See: Food or medication? The dangerous choice many seniors have to make

And navigating health insurance itself is challenging. After an episode of syncope (fainting or passing out), Mike was brought to a hospital where doctors were out-of-network with our health insurer. So, we then received hefty surprise medical bills from several providers that treated him.  

For over a year, we had continual correspondence with our insurance and medical billing companies to eliminate these bills, yet they continued to arrive in our mailbox (even though New Jersey, where we live, has a law that’s supposed to prohibit them).

Medical bills can lead to economic ruin

Many middle-aged Americans are just an illness or accident away from economic ruin.

Members of Generation X, in their 40s through mid-50s, are more financially insecure than boomers were at this life stage, in general. A 2020 University College London study found that while Gen Xers are expected to live longer than their boomer counterparts, they face more years of ill health, with chronic conditions starting earlier in life.

It is not surprising then that 1 out of every 3 GoFundMe crowdfunding campaigns is to pay for medical costs of the uninsured and underinsured. There are over 250,000 such medical campaigns annually, raising $650 million.

As I see it, these days you have three choices if you have serious medical bills: work while sick to maintain your health insurance, go broke or hope for a viral social media campaign.

The greatest threat to your health is losing your health insurance and the pandemic has amplified this precariousness. An Urban Institute report estimated that 10 million Americans lost their health insurance as a result of the COVID-19 pandemic.

How to fix the current system

It’s time, I think, to decouple access to health care from employment. By doing so, everyone could get the care they need, regardless of employment, marriage, a pandemic or any other factor. 

How? The U.S. could provide universal and expanded Medicare for All. 

There are many models globally that demonstrate the effectiveness of this type of health insurance — from countries with single-payer health insurance such as Canada and France to other nations with a mix of public options and private insurance.  

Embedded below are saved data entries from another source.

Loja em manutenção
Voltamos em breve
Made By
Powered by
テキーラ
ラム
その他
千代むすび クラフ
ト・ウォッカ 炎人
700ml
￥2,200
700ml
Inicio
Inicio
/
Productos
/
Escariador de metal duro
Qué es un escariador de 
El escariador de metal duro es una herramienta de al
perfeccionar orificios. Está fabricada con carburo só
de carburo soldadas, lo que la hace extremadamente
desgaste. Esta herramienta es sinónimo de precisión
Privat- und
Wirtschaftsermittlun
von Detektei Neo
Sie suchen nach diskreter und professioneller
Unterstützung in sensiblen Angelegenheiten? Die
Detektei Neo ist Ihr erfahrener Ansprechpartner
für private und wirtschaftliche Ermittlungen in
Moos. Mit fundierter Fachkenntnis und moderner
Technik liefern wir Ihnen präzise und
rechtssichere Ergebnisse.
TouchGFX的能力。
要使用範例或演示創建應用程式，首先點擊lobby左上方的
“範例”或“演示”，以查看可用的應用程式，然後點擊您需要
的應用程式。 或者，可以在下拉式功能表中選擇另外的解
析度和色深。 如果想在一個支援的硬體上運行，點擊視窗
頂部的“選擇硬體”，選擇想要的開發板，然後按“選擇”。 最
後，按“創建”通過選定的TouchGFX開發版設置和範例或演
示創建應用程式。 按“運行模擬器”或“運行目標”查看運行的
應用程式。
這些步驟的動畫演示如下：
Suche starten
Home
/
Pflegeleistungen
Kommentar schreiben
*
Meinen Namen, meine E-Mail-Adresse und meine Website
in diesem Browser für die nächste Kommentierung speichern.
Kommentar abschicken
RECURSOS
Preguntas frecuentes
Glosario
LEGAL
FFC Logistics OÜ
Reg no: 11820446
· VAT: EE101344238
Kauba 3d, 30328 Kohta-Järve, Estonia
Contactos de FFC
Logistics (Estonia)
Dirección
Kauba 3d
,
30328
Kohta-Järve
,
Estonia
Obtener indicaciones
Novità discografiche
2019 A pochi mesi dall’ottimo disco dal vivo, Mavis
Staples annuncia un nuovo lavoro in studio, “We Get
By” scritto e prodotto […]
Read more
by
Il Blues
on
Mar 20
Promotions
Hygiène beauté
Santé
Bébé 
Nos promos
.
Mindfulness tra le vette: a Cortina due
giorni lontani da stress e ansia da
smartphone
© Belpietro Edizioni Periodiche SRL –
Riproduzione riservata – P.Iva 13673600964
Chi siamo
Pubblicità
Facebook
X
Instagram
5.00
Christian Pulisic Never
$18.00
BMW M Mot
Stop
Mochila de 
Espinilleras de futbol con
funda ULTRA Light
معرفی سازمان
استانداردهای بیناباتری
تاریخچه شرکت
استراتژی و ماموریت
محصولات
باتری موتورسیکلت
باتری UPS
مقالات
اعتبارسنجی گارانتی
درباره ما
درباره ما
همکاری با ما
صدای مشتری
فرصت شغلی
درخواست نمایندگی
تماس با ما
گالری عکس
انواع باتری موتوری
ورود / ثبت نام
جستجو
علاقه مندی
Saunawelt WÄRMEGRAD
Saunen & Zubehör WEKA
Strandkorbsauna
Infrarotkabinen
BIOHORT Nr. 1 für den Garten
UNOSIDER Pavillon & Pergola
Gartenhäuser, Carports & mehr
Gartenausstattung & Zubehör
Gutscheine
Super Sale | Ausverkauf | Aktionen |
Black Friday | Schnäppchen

The results are clear: Compared with our international peer countries, our health insurance system consistently is more costly and has worse health outcomes for individuals.

Meantime, Americans face among the greatest levels of medical debt and bankruptcy due to health costs compared with citizens of other countries. We’re ranked third in the world for medical bankruptcies, only behind China and India.  

And the progressive Economic Policy Institute found that Medicare for All would have positive impacts on our labor market, benefiting workers and employers.

A little progress from Washington, D.C.

On a positive note, there has been some progress on the health care front nationally.

The American Rescue Plan, signed into law by President Joe Biden, lowers health care costs by expanding Affordable Care Act subsidies and tax credits.

And Senate Democrats recently introduced a bill to lower the age for Medicare eligibility from 65 to 50 — which signals the importance of expanded access to health care. Lowering the Medicare age is certainly a step in the right direction, but if my experience has taught me anything, it is that we need to fully disconnect health care from work and only a Medicare-for-All plan will accomplish that.

Related: How to pay for healthcare costs in retirement

Mike’s diagnosis has made clear to me that a system based on employment-sponsored health insurance is quite shaky. Until we have true Medicare-for-All, it is conceivable that the dreaded diagnosis that may be coming your way is not that you’re sick with a short time to live, but that you’re too sick to work and not sick enough to die. 

Mary Gatta is an associate professor of sociology at the City University of New York and a member of the Scholars Strategy Network.